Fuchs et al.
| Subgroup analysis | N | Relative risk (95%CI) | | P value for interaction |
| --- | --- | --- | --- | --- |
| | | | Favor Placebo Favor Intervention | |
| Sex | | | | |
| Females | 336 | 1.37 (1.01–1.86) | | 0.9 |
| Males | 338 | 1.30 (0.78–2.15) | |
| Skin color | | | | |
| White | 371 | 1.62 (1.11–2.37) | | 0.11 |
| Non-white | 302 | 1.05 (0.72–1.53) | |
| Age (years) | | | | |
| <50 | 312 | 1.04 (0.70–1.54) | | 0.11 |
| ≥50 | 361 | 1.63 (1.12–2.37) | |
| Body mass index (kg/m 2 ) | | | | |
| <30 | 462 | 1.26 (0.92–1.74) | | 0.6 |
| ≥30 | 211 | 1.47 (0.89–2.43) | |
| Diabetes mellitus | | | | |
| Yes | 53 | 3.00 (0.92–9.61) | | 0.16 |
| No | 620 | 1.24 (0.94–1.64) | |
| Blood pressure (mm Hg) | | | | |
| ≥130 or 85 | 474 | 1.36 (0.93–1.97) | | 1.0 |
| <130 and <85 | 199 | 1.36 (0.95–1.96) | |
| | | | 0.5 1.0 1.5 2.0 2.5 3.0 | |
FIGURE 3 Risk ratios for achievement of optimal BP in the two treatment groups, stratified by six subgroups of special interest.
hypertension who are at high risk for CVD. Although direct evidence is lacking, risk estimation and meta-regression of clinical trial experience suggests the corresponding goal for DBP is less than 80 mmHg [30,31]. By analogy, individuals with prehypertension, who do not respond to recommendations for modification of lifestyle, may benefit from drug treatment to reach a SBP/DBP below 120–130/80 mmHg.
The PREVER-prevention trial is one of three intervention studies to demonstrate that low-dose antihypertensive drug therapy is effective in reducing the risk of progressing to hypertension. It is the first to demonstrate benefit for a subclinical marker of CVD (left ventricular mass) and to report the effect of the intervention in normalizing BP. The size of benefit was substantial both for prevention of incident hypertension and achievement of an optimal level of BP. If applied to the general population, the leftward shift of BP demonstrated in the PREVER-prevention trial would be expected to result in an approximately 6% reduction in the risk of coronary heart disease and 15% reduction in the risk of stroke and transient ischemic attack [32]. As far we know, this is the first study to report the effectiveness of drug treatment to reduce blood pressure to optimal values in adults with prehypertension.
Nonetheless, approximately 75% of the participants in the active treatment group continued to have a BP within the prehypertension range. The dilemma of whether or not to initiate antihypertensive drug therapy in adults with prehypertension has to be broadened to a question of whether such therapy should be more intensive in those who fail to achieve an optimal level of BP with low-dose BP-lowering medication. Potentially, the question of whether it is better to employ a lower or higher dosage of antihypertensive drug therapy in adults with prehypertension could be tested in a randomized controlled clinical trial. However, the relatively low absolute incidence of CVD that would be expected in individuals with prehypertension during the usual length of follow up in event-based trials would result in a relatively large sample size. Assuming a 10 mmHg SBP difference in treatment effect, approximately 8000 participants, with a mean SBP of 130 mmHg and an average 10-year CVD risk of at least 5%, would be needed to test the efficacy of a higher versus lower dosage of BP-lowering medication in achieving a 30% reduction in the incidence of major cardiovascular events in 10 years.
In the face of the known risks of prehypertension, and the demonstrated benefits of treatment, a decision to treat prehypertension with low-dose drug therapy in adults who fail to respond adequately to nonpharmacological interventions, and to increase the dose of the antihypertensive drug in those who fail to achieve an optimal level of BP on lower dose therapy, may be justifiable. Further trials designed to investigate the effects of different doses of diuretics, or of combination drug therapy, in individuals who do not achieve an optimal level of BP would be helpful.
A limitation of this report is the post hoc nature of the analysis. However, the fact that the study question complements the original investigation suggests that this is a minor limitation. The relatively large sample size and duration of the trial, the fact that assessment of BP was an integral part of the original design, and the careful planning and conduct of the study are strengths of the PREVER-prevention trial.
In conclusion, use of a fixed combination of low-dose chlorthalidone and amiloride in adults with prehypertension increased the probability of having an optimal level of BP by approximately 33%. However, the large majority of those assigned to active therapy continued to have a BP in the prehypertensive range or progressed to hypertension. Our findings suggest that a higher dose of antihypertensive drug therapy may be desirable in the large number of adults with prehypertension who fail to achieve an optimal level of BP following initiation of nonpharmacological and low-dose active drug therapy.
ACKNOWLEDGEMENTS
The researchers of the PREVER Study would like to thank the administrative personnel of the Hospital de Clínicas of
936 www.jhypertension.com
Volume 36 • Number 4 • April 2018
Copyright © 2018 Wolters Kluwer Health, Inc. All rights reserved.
------
What you will do:
Transcribe the whole listing with nothing added or left out.

Result for this exercise:
Fuchs et al.
| Subgroup analysis | N | Relative risk (95%CI) | | P value for interaction |
| --- | --- | --- | --- | --- |
| | | | Favor Placebo Favor Intervention | |
| Sex | | | | |
| Females | 336 | 1.37 (1.01–1.86) | | 0.9 |
| Males | 338 | 1.30 (0.78–2.15) | |
| Skin color | | | | |
| White | 371 | 1.62 (1.11–2.37) | | 0.11 |
| Non-white | 302 | 1.05 (0.72–1.53) | |
| Age (years) | | | | |
| <50 | 312 | 1.04 (0.70–1.54) | | 0.11 |
| ≥50 | 361 | 1.63 (1.12–2.37) | |
| Body mass index (kg/m 2 ) | | | | |
| <30 | 462 | 1.26 (0.92–1.74) | | 0.6 |
| ≥30 | 211 | 1.47 (0.89–2.43) | |
| Diabetes mellitus | | | | |
| Yes | 53 | 3.00 (0.92–9.61) | | 0.16 |
| No | 620 | 1.24 (0.94–1.64) | |
| Blood pressure (mm Hg) | | | | |
| ≥130 or 85 | 474 | 1.36 (0.93–1.97) | | 1.0 |
| <130 and <85 | 199 | 1.36 (0.95–1.96) | |
| | | | 0.5 1.0 1.5 2.0 2.5 3.0 | |
FIGURE 3 Risk ratios for achievement of optimal BP in the two treatment groups, stratified by six subgroups of special interest.
hypertension who are at high risk for CVD. Although direct evidence is lacking, risk estimation and meta-regression of clinical trial experience suggests the corresponding goal for DBP is less than 80 mmHg [30,31]. By analogy, individuals with prehypertension, who do not respond to recommendations for modification of lifestyle, may benefit from drug treatment to reach a SBP/DBP below 120–130/80 mmHg.
The PREVER-prevention trial is one of three intervention studies to demonstrate that low-dose antihypertensive drug therapy is effective in reducing the risk of progressing to hypertension. It is the first to demonstrate benefit for a subclinical marker of CVD (left ventricular mass) and to report the effect of the intervention in normalizing BP. The size of benefit was substantial both for prevention of incident hypertension and achievement of an optimal level of BP. If applied to the general population, the leftward shift of BP demonstrated in the PREVER-prevention trial would be expected to result in an approximately 6% reduction in the risk of coronary heart disease and 15% reduction in the risk of stroke and transient ischemic attack [32]. As far we know, this is the first study to report the effectiveness of drug treatment to reduce blood pressure to optimal values in adults with prehypertension.
Nonetheless, approximately 75% of the participants in the active treatment group continued to have a BP within the prehypertension range. The dilemma of whether or not to initiate antihypertensive drug therapy in adults with prehypertension has to be broadened to a question of whether such therapy should be more intensive in those who fail to achieve an optimal level of BP with low-dose BP-lowering medication. Potentially, the question of whether it is better to employ a lower or higher dosage of antihypertensive drug therapy in adults with prehypertension could be tested in a randomized controlled clinical trial. However, the relatively low absolute incidence of CVD that would be expected in individuals with prehypertension during the usual length of follow up in event-based trials would result in a relatively large sample size. Assuming a 10 mmHg SBP difference in treatment effect, approximately 8000 participants, with a mean SBP of 130 mmHg and an average 10-year CVD risk of at least 5%, would be needed to test the efficacy of a higher versus lower dosage of BP-lowering medication in achieving a 30% reduction in the incidence of major cardiovascular events in 10 years.
In the face of the known risks of prehypertension, and the demonstrated benefits of treatment, a decision to treat prehypertension with low-dose drug therapy in adults who fail to respond adequately to nonpharmacological interventions, and to increase the dose of the antihypertensive drug in those who fail to achieve an optimal level of BP on lower dose therapy, may be justifiable. Further trials designed to investigate the effects of different doses of diuretics, or of combination drug therapy, in individuals who do not achieve an optimal level of BP would be helpful.
A limitation of this report is the post hoc nature of the analysis. However, the fact that the study question complements the original investigation suggests that this is a minor limitation. The relatively large sample size and duration of the trial, the fact that assessment of BP was an integral part of the original design, and the careful planning and conduct of the study are strengths of the PREVER-prevention trial.
In conclusion, use of a fixed combination of low-dose chlorthalidone and amiloride in adults with prehypertension increased the probability of having an optimal level of BP by approximately 33%. However, the large majority of those assigned to active therapy continued to have a BP in the prehypertensive range or progressed to hypertension. Our findings suggest that a higher dose of antihypertensive drug therapy may be desirable in the large number of adults with prehypertension who fail to achieve an optimal level of BP following initiation of nonpharmacological and low-dose active drug therapy.
ACKNOWLEDGEMENTS
The researchers of the PREVER Study would like to thank the administrative personnel of the Hospital de Clínicas of
936 www.jhypertension.com
Volume 36 • Number 4 • April 2018
Copyright © 2018 Wolters Kluwer Health, Inc. All rights reserved.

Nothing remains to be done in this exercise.